• Task to complete
Format each line of the data as one item in a numbered list, leaving out the blank lines.

======

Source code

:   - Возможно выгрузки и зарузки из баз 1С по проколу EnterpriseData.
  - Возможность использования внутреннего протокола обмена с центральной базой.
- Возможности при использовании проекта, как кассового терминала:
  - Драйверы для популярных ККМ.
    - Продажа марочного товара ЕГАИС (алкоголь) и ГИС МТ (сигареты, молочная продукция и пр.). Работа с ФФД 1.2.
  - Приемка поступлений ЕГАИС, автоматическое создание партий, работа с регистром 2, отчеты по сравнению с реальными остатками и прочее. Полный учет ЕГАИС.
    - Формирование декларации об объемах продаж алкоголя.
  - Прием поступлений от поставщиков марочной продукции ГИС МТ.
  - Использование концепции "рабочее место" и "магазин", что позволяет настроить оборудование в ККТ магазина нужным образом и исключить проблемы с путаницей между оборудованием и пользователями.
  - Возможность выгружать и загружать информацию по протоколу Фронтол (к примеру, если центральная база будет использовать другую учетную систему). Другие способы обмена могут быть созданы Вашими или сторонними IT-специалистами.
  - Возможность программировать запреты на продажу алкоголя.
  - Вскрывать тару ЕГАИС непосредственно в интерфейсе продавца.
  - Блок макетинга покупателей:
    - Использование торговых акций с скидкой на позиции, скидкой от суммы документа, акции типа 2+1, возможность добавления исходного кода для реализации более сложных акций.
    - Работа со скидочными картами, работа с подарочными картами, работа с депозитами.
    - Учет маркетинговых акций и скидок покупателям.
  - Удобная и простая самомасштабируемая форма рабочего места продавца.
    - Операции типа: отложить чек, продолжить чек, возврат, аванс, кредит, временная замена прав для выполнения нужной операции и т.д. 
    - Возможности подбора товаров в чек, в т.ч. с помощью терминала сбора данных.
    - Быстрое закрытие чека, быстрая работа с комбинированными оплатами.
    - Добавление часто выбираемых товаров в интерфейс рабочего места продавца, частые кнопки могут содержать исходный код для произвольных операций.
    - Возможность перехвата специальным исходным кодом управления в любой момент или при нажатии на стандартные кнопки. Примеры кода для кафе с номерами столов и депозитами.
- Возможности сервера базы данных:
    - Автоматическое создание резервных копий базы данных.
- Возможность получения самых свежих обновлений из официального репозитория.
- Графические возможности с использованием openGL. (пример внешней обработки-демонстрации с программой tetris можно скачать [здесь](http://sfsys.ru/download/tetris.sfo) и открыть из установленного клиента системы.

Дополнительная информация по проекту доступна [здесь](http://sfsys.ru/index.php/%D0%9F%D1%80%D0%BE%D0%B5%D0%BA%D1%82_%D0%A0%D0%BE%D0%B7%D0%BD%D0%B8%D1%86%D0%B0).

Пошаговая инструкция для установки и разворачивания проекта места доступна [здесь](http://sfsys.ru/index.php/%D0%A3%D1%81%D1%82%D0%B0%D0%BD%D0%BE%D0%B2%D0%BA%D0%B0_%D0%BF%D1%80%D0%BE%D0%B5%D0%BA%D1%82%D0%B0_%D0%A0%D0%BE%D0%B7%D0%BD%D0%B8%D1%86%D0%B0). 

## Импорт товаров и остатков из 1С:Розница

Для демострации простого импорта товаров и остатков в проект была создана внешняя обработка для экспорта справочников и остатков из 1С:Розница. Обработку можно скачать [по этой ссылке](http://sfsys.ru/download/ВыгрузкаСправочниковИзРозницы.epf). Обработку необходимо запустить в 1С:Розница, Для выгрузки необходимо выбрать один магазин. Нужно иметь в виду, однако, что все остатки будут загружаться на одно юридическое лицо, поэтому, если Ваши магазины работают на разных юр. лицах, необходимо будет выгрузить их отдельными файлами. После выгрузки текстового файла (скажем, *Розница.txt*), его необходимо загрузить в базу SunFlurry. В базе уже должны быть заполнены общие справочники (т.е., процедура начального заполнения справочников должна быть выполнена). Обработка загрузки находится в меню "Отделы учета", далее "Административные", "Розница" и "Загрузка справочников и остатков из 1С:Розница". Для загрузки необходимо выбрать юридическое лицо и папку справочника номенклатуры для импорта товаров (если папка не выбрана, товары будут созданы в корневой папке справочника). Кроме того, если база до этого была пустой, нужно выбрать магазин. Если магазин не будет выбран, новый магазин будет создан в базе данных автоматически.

======

• Task solution
1. Source code
2. :   - Возможно выгрузки и зарузки из баз 1С по проколу EnterpriseData.
3.   - Возможность использования внутреннего протокола обмена с центральной базой.
4. - Возможности при использовании проекта, как кассового терминала:
5.   - Драйверы для популярных ККМ.
6.     - Продажа марочного товара ЕГАИС (алкоголь) и ГИС МТ (сигареты, молочная продукция и пр.). Работа с ФФД 1.2.
7.   - Приемка поступлений ЕГАИС, автоматическое создание партий, работа с регистром 2, отчеты по сравнению с реальными остатками и прочее. Полный учет ЕГАИС.
8.     - Формирование декларации об объемах продаж алкоголя.
9.   - Прием поступлений от поставщиков марочной продукции ГИС МТ.
10.   - Использование концепции "рабочее место" и "магазин", что позволяет настроить оборудование в ККТ магазина нужным образом и исключить проблемы с путаницей между оборудованием и пользователями.
11.   - Возможность выгружать и загружать информацию по протоколу Фронтол (к примеру, если центральная база будет использовать другую учетную систему). Другие способы обмена могут быть созданы Вашими или сторонними IT-специалистами.
12.   - Возможность программировать запреты на продажу алкоголя.
13.   - Вскрывать тару ЕГАИС непосредственно в интерфейсе продавца.
14.   - Блок макетинга покупателей:
15.     - Использование торговых акций с скидкой на позиции, скидкой от суммы документа, акции типа 2+1, возможность добавления исходного кода для реализации более сложных акций.
16.     - Работа со скидочными картами, работа с подарочными картами, работа с депозитами.
17.     - Учет маркетинговых акций и скидок покупателям.
18.   - Удобная и простая самомасштабируемая форма рабочего места продавца.
19.     - Операции типа: отложить чек, продолжить чек, возврат, аванс, кредит, временная замена прав для выполнения нужной операции и т.д. 
20.     - Возможности подбора товаров в чек, в т.ч. с помощью терминала сбора данных.
21.     - Быстрое закрытие чека, быстрая работа с комбинированными оплатами.
22.     - Добавление часто выбираемых товаров в интерфейс рабочего места продавца, частые кнопки могут содержать исходный код для произвольных операций.
23.     - Возможность перехвата специальным исходным кодом управления в любой момент или при нажатии на стандартные кнопки. Примеры кода для кафе с номерами столов и депозитами.
24. - Возможности сервера базы данных:
25.     - Автоматическое создание резервных копий базы данных.
26. - Возможность получения самых свежих обновлений из официального репозитория.
27. - Графические возможности с использованием openGL. (пример внешней обработки-демонстрации с программой tetris можно скачать [здесь](http://sfsys.ru/download/tetris.sfo) и открыть из установленного клиента системы.
28. Дополнительная информация по проекту доступна [здесь](http://sfsys.ru/index.php/%D0%9F%D1%80%D0%BE%D0%B5%D0%BA%D1%82_%D0%A0%D0%BE%D0%B7%D0%BD%D0%B8%D1%86%D0%B0).
29. Пошаговая инструкция для установки и разворачивания проекта места доступна [здесь](http://sfsys.ru/index.php/%D0%A3%D1%81%D1%82%D0%B0%D0%BD%D0%BE%D0%B2%D0%BA%D0%B0_%D0%BF%D1%80%D0%BE%D0%B5%D0%BA%D1%82%D0%B0_%D0%A0%D0%BE%D0%B7%D0%BD%D0%B8%D1%86%D0%B0). 
30. ## Импорт товаров и остатков из 1С:Розница
31. Для демострации простого импорта товаров и остатков в проект была создана внешняя обработка для экспорта справочников и остатков из 1С:Розница. Обработку можно скачать [по этой ссылке](http://sfsys.ru/download/ВыгрузкаСправочниковИзРозницы.epf). Обработку необходимо запустить в 1С:Розница, Для выгрузки необходимо выбрать один магазин. Нужно иметь в виду, однако, что все остатки будут загружаться на одно юридическое лицо, поэтому, если Ваши магазины работают на разных юр. лицах, необходимо будет выгрузить их отдельными файлами. После выгрузки текстового файла (скажем, *Розница.txt*), его необходимо загрузить в базу SunFlurry. В базе уже должны быть заполнены общие справочники (т.е., процедура начального заполнения справочников должна быть выполнена). Обработка загрузки находится в меню "Отделы учета", далее "Административные", "Розница" и "Загрузка справочников и остатков из 1С:Розница". Для загрузки необходимо выбрать юридическое лицо и папку справочника номенклатуры для импорта товаров (если папка не выбрана, товары будут созданы в корневой папке справочника). Кроме того, если база до этого была пустой, нужно выбрать магазин. Если магазин не будет выбран, новый магазин будет создан в базе данных автоматически.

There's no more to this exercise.